[Start of Attachment]

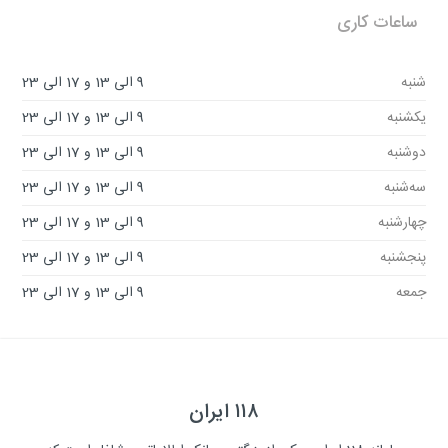
ساعات کاری
شنبه
9 الی 13 و 17 الی 23
یکشنبه
9 الی 13 و 17 الی 23
دوشنبه
9 الی 13 و 17 الی 23
سه‌شنبه
9 الی 13 و 17 الی 23
چهارشنبه
9 الی 13 و 17 الی 23
پنجشنبه
9 الی 13 و 17 الی 23
جمعه
9 الی 13 و 17 الی 23
۱۱۸ ایران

[End of Attachment]

▶ Problem details
Recast the text read from the entries above as a JSON list of strings, one string per line, with blank lines omitted. Leave the pictures out of the answer.

▶ Result for this exercise
[
  "ساعات کاری",
  "شنبه",
  "9 الی 13 و 17 الی 23",
  "یکشنبه",
  "9 الی 13 و 17 الی 23",
  "دوشنبه",
  "9 الی 13 و 17 الی 23",
  "سه‌شنبه",
  "9 الی 13 و 17 الی 23",
  "چهارشنبه",
  "9 الی 13 و 17 الی 23",
  "پنجشنبه",
  "9 الی 13 و 17 الی 23",
  "جمعه",
  "9 الی 13 و 17 الی 23",
  "۱۱۸ ایران"
]